-- START OF The data --

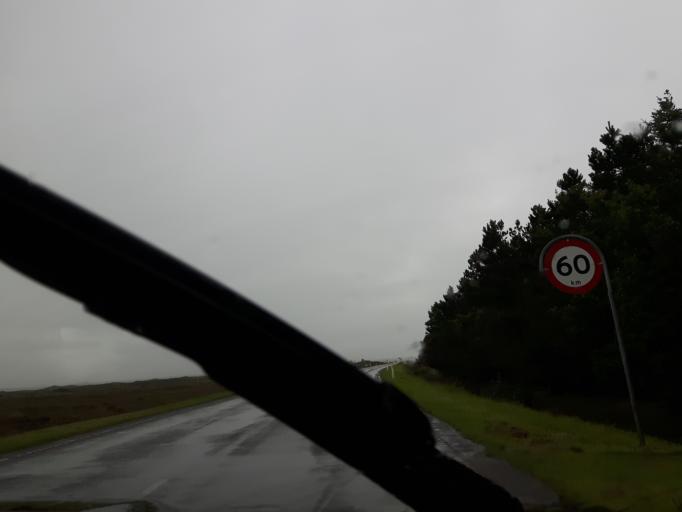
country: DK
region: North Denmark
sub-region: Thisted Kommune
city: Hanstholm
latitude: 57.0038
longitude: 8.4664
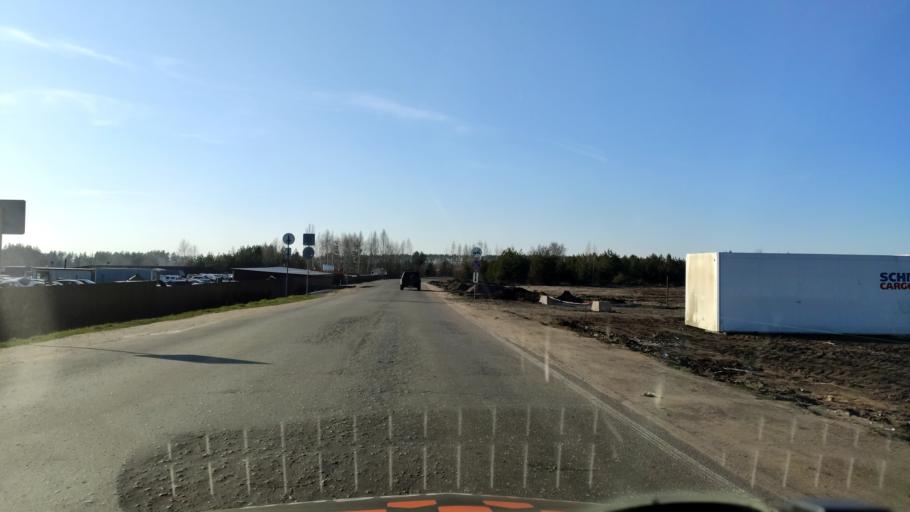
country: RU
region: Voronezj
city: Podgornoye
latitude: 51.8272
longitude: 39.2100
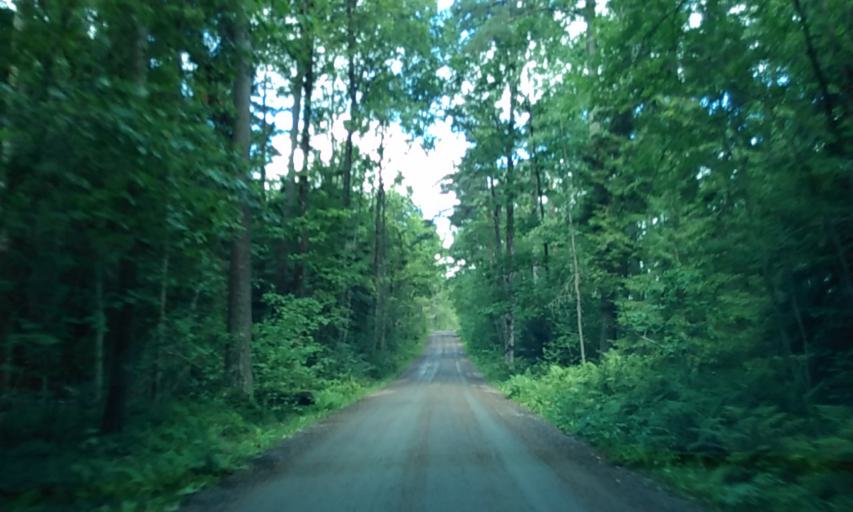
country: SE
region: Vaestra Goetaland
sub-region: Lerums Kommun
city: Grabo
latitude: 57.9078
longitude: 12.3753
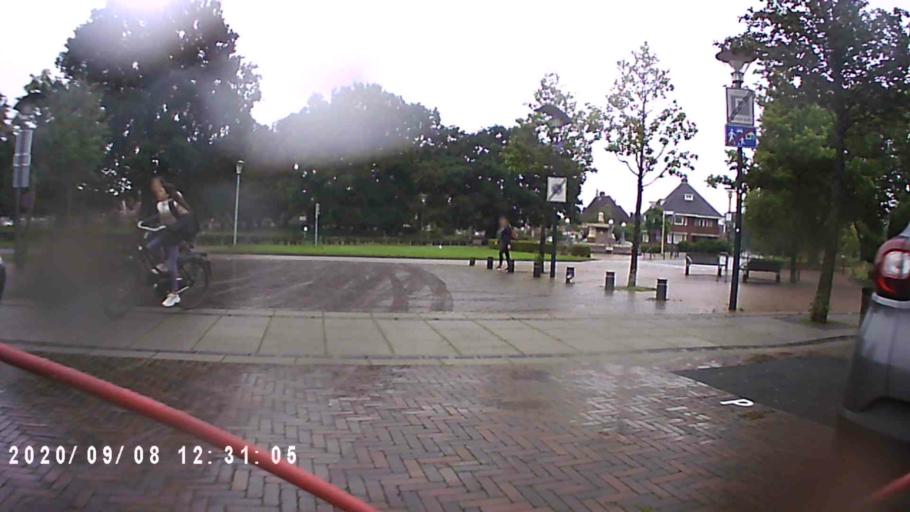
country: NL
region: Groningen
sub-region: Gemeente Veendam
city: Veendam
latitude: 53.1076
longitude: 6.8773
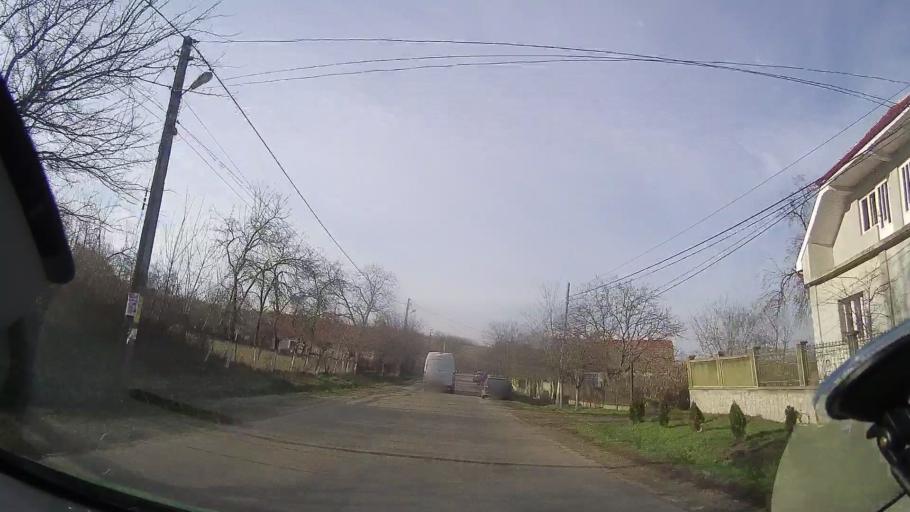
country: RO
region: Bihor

-- END OF The data --

> **Description of the task**
Report how many lines of the data above contain the string "latitude", treating uppercase and lowercase as different, and give only the number.

> **Result**
4